É ela! É ela! — murmurei tremendo, E o eco ao longe murmurou — é ela! Eu a vi... minha fada aérea e pura — A minha lavadeira na janela! Dessas águas-furtadas onde eu moro Eu a vejo estendendo no telhado Os vestidos de chita, as saias brancas; Eu a vejo e suspiro enamorado! Esta noite eu ousei mais atrevido Nas telhas que estalavam nos meus passos Ir espiar seu venturoso sono, Vê-la mais bela de Morfeu nos braços! Como dormia! Que profundo sono!... Tinha na mão o ferro do engomado... Como roncava maviosa e pura!... Quase caí na rua desmaiado! Afastei a janela, entrei medroso... Palpitava-lhe o seio adromecido... Fui beijá-la... roubei do seio dela Um bilhete que estava ali metido... Oh! de certo... (pensei) é doce página Onde a alma derramou gentis amores; São versos dela... que amanhã de certo Ela me enviará cheios de flores... Tremi de febre! Venturosa folha! Quem pousasse contigo neste seio! Como Otelo beijando a sua esposa, Eu beijei-a a tremer de devaneio... É ela! É ela! — repeti tremendo; Mas cantou nesse instante uma coruja... Abri cioso a página secreta... Oh! Meu Deus! Era um rol de roupa suja!
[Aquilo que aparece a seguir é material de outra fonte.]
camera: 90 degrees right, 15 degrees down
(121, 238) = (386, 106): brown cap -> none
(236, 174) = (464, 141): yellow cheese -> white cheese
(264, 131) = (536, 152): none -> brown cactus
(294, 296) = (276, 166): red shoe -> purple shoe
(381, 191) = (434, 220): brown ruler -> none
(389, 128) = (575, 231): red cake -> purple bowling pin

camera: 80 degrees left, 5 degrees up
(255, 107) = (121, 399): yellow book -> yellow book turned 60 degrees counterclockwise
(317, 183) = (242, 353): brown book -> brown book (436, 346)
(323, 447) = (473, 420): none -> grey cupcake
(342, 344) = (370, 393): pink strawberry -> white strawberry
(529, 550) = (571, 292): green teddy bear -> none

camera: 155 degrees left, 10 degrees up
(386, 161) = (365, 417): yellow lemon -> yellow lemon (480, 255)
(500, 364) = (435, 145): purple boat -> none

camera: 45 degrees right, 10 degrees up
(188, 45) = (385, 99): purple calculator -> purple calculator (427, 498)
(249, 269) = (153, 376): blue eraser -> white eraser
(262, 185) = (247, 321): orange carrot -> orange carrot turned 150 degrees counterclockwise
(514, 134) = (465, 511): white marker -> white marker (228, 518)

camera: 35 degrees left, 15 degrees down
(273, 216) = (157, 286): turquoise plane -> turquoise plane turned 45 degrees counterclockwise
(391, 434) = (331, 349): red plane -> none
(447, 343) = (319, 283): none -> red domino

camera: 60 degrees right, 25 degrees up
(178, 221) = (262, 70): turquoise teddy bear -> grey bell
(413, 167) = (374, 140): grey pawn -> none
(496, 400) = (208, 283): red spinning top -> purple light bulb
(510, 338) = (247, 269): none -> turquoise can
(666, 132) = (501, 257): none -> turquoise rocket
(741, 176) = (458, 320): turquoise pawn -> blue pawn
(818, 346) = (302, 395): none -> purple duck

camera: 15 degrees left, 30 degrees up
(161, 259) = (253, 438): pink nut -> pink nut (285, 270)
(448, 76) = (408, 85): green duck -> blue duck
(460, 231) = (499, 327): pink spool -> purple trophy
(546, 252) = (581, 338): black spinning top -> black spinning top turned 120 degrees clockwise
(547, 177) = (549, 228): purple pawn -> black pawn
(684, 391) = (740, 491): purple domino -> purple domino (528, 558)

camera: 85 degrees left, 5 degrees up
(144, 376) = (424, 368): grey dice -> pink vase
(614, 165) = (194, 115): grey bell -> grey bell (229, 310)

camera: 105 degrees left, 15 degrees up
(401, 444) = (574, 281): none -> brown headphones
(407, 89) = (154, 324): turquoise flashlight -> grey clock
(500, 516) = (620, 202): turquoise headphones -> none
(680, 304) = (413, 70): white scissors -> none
Mas se Werther morreu por ver Carlota Dando pão com manteiga às criancinhas Se achou-a assim mais bela — eu mais te adoro Sonhando-te a lavar as camizinhas! É ela! É ela! meu amor, minhalma, A Laura, a Beatriz que o céu revela... É ela! É ela! — murmurei tremendo, E o eco ao longe suspirou — é ela!